Every morning when I pull into the staff parking lot, I tell myself it’ll be different. This is the day I won’t let Lance Gibson’s patented way of getting to me work. That he won’t quiet me with his smirk, immobilize me with his big green eyes, and twist me into a knot with his crude words delivered with the punch of a professional.

Of course, I’m also saying these things while balancing a tray of baked goodies I think he’ll love. I hate myself for that almost as much as I hate that I’ll be stripping myself of my panties in the ladies’ room between study halls because he’s so goddamn sexy and I can’t bear to feel them soaked between my thighs for the rest of the day.

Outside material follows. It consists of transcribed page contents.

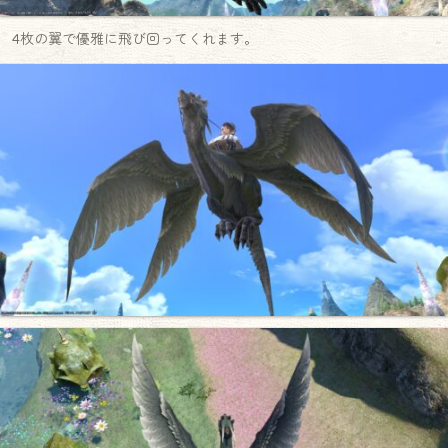
4枚の翼で優雅に飛び回ってくれます。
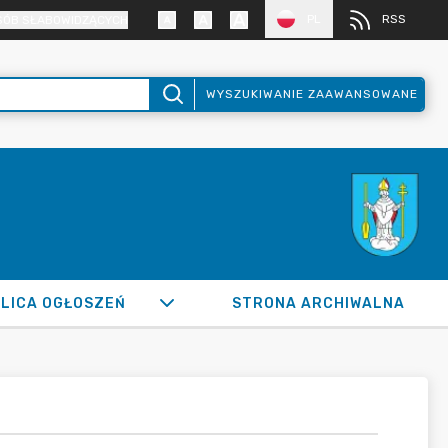
PL
RSS
SÓB SŁABOWIDZĄCYCH
WYSZUKIWANIE ZAAWANSOWANE
LICA OGŁOSZEŃ
STRONA ARCHIWALNA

Needless to say, I fail before I even walk in the door. I’m only a mortal. Silver lining? I’m a smarter mortal than I used to be. Nowadays, I can see what Lance is and ascertain what a disaster this intelligent, beautiful, smoldering book loving man would bestow upon me. After I spend the walk from my car to the high school library’s doors imagining every way he’d touch me, I also visualize the heartbreak that would coincide with the ache elsewhere.

No, thank you.

“Do you think I fuck women while I’m working, Jessa?” he continues, amusement laced in his tone as he watches me with a perfectly quirked brow. “What kind of an animal do you think I am?”

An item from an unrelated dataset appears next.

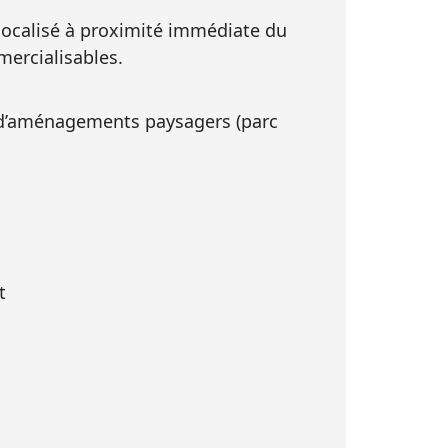
 localisé à proximité immédiate du
mercialisables.
et d’aménagements paysagers (parc
t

“Oh, for the love of God,” I mutter.

Setting my refrigerated lunch bag down, I cast him a narrowed glare as I make my way around my desk. The water in my purple Librarians Are Cool cup is room temperature, but I take a sip anyway. It’s a futile attempt to redirect my attention away from Lance and the vivid imagery of him with his fist in my hair as he bends me over this desk. This vision will be useful later, but not right now.

His games are frustrating. Listening to him make plans with his bevvy of bimbos is more than annoying, even if I’m conscious they may not be bimbos. It’s possible they’re just sexually satisfied and able to separate love from sex. Good for freaking them. I hate them.

As I watch him lean against the wall and his tongue sneak out between his perfectly straight teeth, I realize: I can’t blame him. At least he owns his philandering. Unlike my good-for-nothing, no-balls-having ex, Eric—Lance owns it. I can respect that.

I wish I could hate him. But how do you hate something that aesthetically pleasing, especially when he dampens his crass with just enough charm to soften you up? You can’t. I can’t, anyway. I can only remind myself to look through the smolder well enough to see the Y-chromosome. That specific chromosome, after all, carries the “master switch” gene, SRY, which decides whether an embryo will be a male or a female. It’s like men are apologizing from the start.

“Eight o’clock. See you then.” With a flourish, he drops his phone into the pockets of his pants. “How are you today, Ms. Malarkey?”

“My office is not a phone booth for your … whatever that was.” My cup hits the desktop with a thud, the chair beneath me squeaking as I relax onto its leather cushion. He leans forward, hands planted on a stack of papers, a grin digging deep against his chiseled cheeks.

There’s nowhere to go, no way to put any distance between us, but that’s not the problem. The problem is that I like it. And he knows it.

“Would you like to know what that was?” he teases.

“No.” Heat radiating from my face like it’s spent a long day in the sun, I stare back in hopes it’ll distract him from my blush.

“I can give you all sorts of details. Bet some of them will make you blush more than you are right now.”

My lips part to respond, to tell him he’s dreaming, but the twinkle in his eye stops me. He’d enjoy calling me out if I were to say anything. It’s happened more times than I care to admit. Instead, I deflect.